How do these errors behave when we keep increasing the training sample size? Let’s stick with the best model we found previously. We will train it on varying training sample sizes, $n=10,11,...,50$ and each time use the remaining data to find the testing error.

Then we plot the training sample size $n$ against the prediction errors for the training and testing sets. Here’s what we get:

training_n = c()
testing_n = c()

for (n in 10:50){
  train <- sample[1:n,]
  test <- na.omit(sample[n+1:450,])
  
  reg <- lm(y ~ poly(x, 5), data = train)
  pred_test <- predict(reg, test[,1])
  
  training_n[n-9] = sum((reg$residuals)^2) / n
  testing_n[n-9] = sum((test[,2] - pred_test)^2) / (450 - n)
}

obs_seq = seq(10, 50)

final_df = data.frame(cbind(obs_seq, training_n, testing_n))
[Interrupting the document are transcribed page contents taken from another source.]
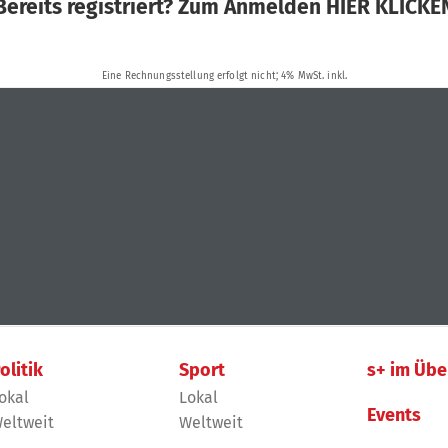
olitik
Sport
s+ im Übe
okal
Lokal
Events
eltweit
Weltweit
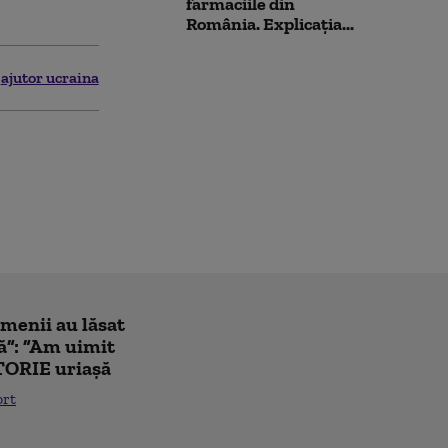
farmaciile din
România. Explicația...
ajutor ucraina
amenii au lăsat
ă”: ”Am uimit
TORIE uriașă
ort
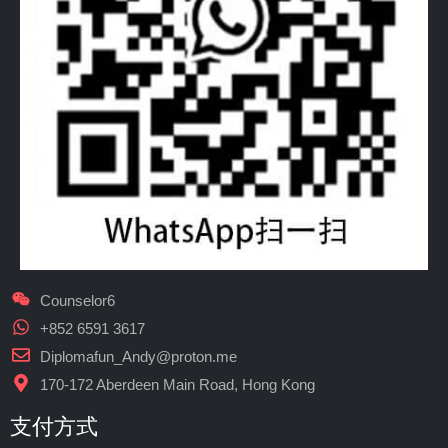
Counselor6
+852 6591 3617
Diplomafun_Andy@proton.me
170-172 Aberdeen Main Road, Hong Kong
支付方式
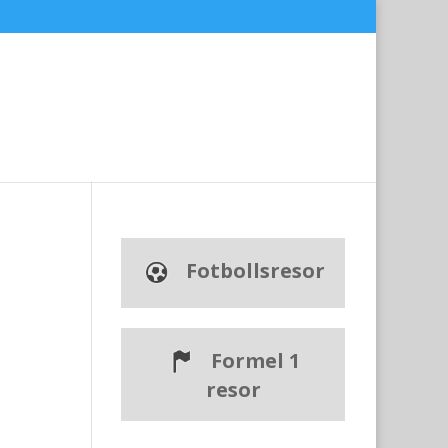
Fotbollsresor
Formel 1
resor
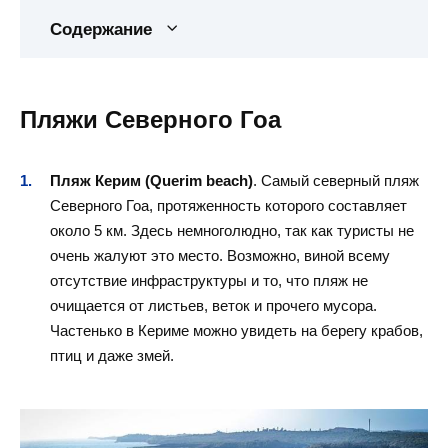
Содержание
Пляжи Северного Гоа
Пляж Керим (Querim beach)
. Самый северный пляж
Северного Гоа, протяженность которого составляет
около 5 км. Здесь немноголюдно, так как туристы не
очень жалуют это место. Возможно, виной всему
отсутствие инфраструктуры и то, что пляж не
очищается от листьев, веток и прочего мусора.
Частенько в Кериме можно увидеть на берегу крабов,
птиц и даже змей.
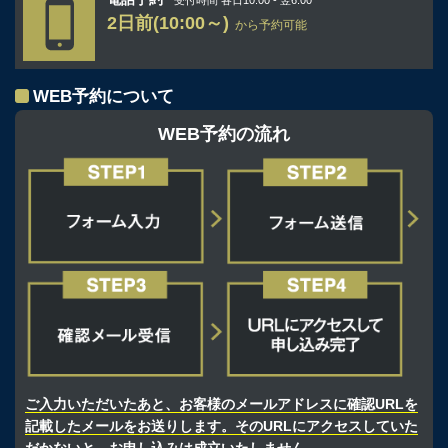
2日前(10:00～)
から予約可能
WEB予約について
WEB予約の流れ
ご入力いただいたあと、お客様のメールアドレスに確認URLを
記載したメールをお送りします。そのURLにアクセスしていた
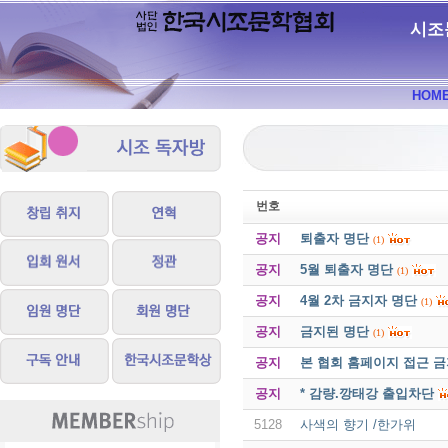
시조
HOM
번호
공지
퇴출자 명단
(1)
공지
5월 퇴출자 명단
(1)
공지
4월 2차 금지자 명단
(1)
공지
금지된 명단
(1)
공지
본 협회 홈페이지 접근 
공지
* 감량.깡태강 출입차단
5128
사색의 향기 /한가위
ggplot(final_df, aes(obs_seq, training_n, colour = "Training")) + geom_line() +
  geom_line(aes(obs_seq, testing_n, colour = "Testing")) + theme_bw() +
  scale_colour_manual("", 
                      breaks = c("Training", "Testing"),
                      values = c("blue", "yellow")) +
  labs(title = "Prediction error against amount of training data",
       x = "Training data size (n)", y = "prediction error") +
  geom_text(x = 18, y = 1.5, label = "Big drop", inherit.aes = FALSE, colour = "red") +
  theme(plot.title = element_text(hjust=0.5), legend.position = "top")

The training error increases with a bigger sample size - we are less prone to fit the noise when there is more available data. The testing error steadily decreases up to a point where it drops significantly ($n=18$ in our case), then it keeps going down but only slightly. The drop occurs fairly quickly because our model is not complicated - if it were, we would need more training points to capture the data structure. The conclusion is simple, the more data we have, the better. However, it is possible to find a data size that gives comparable prediction results as if we used more data.